### Text segment:

While AI (artificial intelligence) holds exciting promise for manufacturing, we are not quite yet at the place where AI is ready for primetime applications. While AI can often serve as guiding tools, we need our workforce to steer the ship in manufacturing. Still, one big lingering question remains: Can we truly trust AI? One research team aims to answer this question by playing Sudoku.
Researchers at the University of Colorado Boulder decided to find out if AI tools such as OpenAI’s ChatGPT or Google’s Gemini can solve your morning sudoku. Let’s dig into the results.
All about the Research and Results
The team developed almost 2,300 original sudoku puzzles. For those who might not know what sudoku is, human players enter numbers into a grid following certain rules. Often the game is played on written paper, but there are online games as well.
The researchers created sudoku puzzles of varying difficulty using a six-by-six grid. They gave the puzzles to a series of AI models and asked several AI tools to fill in the sudoku puzzles.
The results were telling. OpenAI’s o1 model led the pack, solving roughly 65% of the sudoku puzzles correctly. Then the team asked the AI platforms to explain how they got their answers.
While some of the AI models could solve easy sudokus, even the best struggled to explain how they solved them—giving garbled, inaccurate, or even surreal descriptions of how they arrived at their answers.

Items listed in a dataset
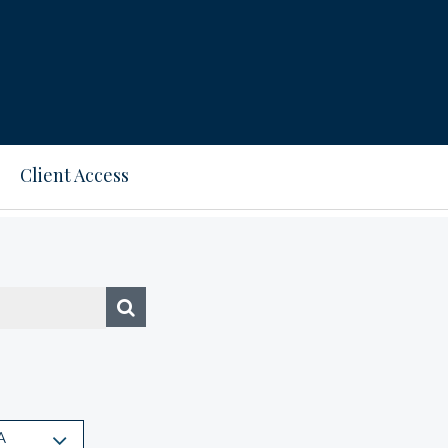
Client Access
A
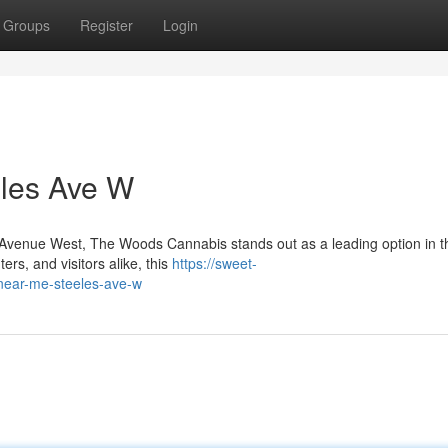
Groups
Register
Login
les Ave W
es Avenue West, The Woods Cannabis stands out as a leading option in t
rs, and visitors alike, this
https://sweet-
-near-me-steeles-ave-w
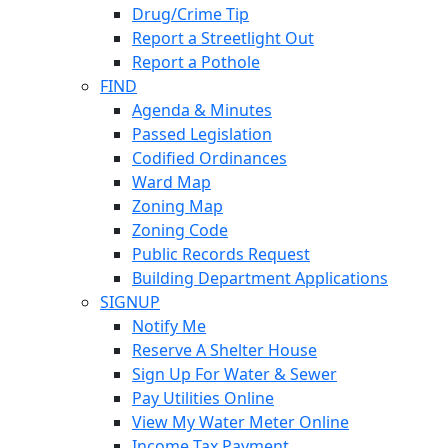
Drug/Crime Tip
Report a Streetlight Out
Report a Pothole
FIND
Agenda & Minutes
Passed Legislation
Codified Ordinances
Ward Map
Zoning Map
Zoning Code
Public Records Request
Building Department Applications
SIGNUP
Notify Me
Reserve A Shelter House
Sign Up For Water & Sewer
Pay Utilities Online
View My Water Meter Online
Income Tax Payment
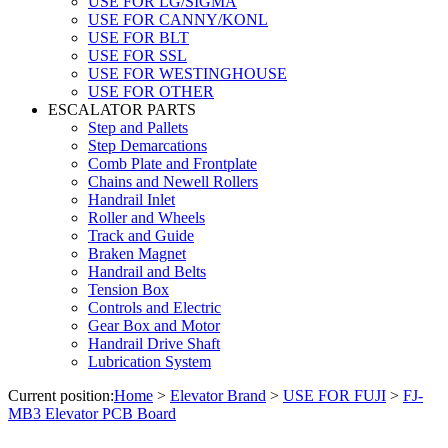
USE FOR LG/SIGMA
USE FOR CANNY/KONL
USE FOR BLT
USE FOR SSL
USE FOR WESTINGHOUSE
USE FOR OTHER
ESCALATOR PARTS
Step and Pallets
Step Demarcations
Comb Plate and Frontplate
Chains and Newell Rollers
Handrail Inlet
Roller and Wheels
Track and Guide
Braken Magnet
Handrail and Belts
Tension Box
Controls and Electric
Gear Box and Motor
Handrail Drive Shaft
Lubrication System
Current position:
Home
>
Elevator Brand
>
USE FOR FUJI
>
FJ-
MB3 Elevator PCB Board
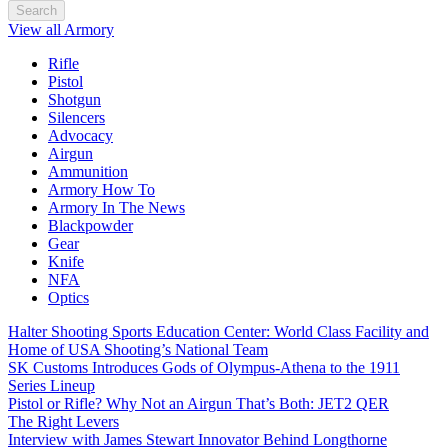
Search
View all Armory
Rifle
Pistol
Shotgun
Silencers
Advocacy
Airgun
Ammunition
Armory How To
Armory In The News
Blackpowder
Gear
Knife
NFA
Optics
Halter Shooting Sports Education Center: World Class Facility and
Home of USA Shooting’s National Team
SK Customs Introduces Gods of Olympus-Athena to the 1911
Series Lineup
Pistol or Rifle? Why Not an Airgun That’s Both: JET2 QER
The Right Levers
Interview with James Stewart Innovator Behind Longthorne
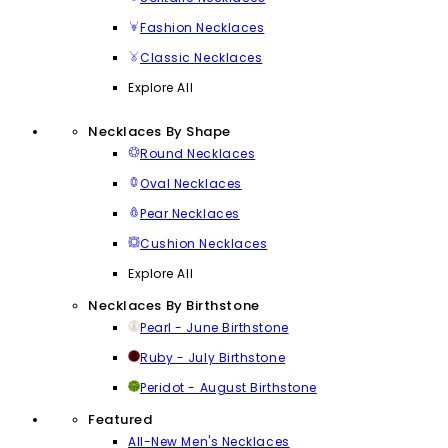
Fashion Necklaces
Classic Necklaces
Explore All
Necklaces By Shape
Round Necklaces
Oval Necklaces
Pear Necklaces
Cushion Necklaces
Explore All
Necklaces By Birthstone
Pearl - June Birthstone
Ruby - July Birthstone
Peridot - August Birthstone
Featured
All-New Men's Necklaces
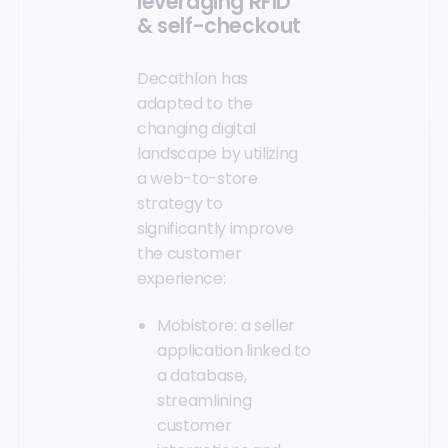
leveraging RFID
& self-checkout
Decathlon has
adapted to the
changing digital
landscape by utilizing
a web-to-store
strategy to
significantly improve
the customer
experience:
Mobistore: a seller
application linked to
a database,
streamlining
customer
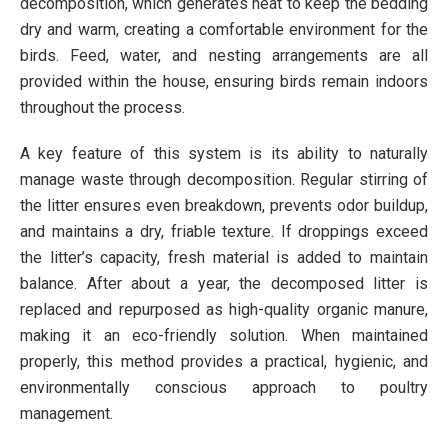
decomposition, which generates heat to keep the bedding
dry and warm, creating a comfortable environment for the
birds. Feed, water, and nesting arrangements are all
provided within the house, ensuring birds remain indoors
throughout the process.
A key feature of this system is its ability to naturally
manage waste through decomposition. Regular stirring of
the litter ensures even breakdown, prevents odor buildup,
and maintains a dry, friable texture. If droppings exceed
the litter’s capacity, fresh material is added to maintain
balance. After about a year, the decomposed litter is
replaced and repurposed as high-quality organic manure,
making it an eco-friendly solution. When maintained
properly, this method provides a practical, hygienic, and
environmentally conscious approach to poultry
management.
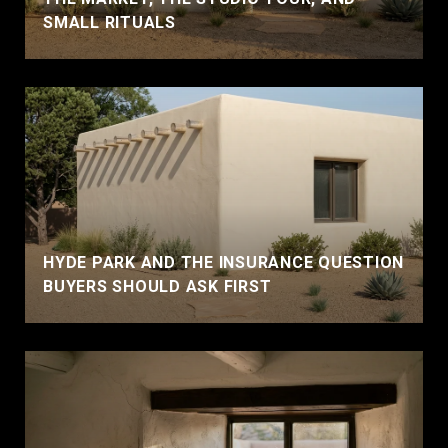
SMALL RITUALS
HYDE PARK AND THE INSURANCE QUESTION
BUYERS SHOULD ASK FIRST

### What you are asked to do:
Continue the article on whether AI can solve sudoku, starting after its last sentence. The records are separate material and not part of the article.

### Result for this exercise:
Ashutosh Trivedi, a co-author of the study and associate professor of computer science at CU Boulder, says sometimes the AI explanations even made-up facts, such as saying a two can’t be here because there was already a two in the same row, when that wasn’t actually the case.
In one case, the researchers were asking one of the AI tools about solving a puzzle and the AI responded with a weather forecast. Yikes.
How Humans and AI Think Differently
These particular puzzles require a very human way of thinking and illustrate a major flaw that still exists with AI. A sudoku grid requires puzzlers to learn and follow a set of logical rules. For example, you can’t enter a two in an empty square if one already exists in the same row or column. Most LLMs (large language models) today struggle at that kind of thinking, in large part because of how they’re trained.
To build ChatGPT, for example, programmers first fed the AI almost everything that had ever been written on the internet. When ChatGPT responds to a question, it predicts the most likely response based on all that data—almost like a computer version of rote memory.
Why the Decisionmaking Process Is Important
It is truly interesting when you think about it. The decisionmaking process is a complex one—something we often want to argue with such as when we were in fourth grade arguing with our teacher that we got the right answer, and our teacher argued back, saying we didn’t show our work. The teachers were on to something there, perhaps.
Coauthor Fabio Somenzi, professor in the Department of Electrical, Computer and Energy Engineering, points to an example that could have repercussions in the real world: “If you have AI prepare your taxes, you want to be able to explain to the IRS why the AI wrote what it wrote.”
To address this, researchers aim to merge those two ways of thinking, combining the memory of a LLM with a human brain’s capacity for logic, which is known as neurosymbolic AI.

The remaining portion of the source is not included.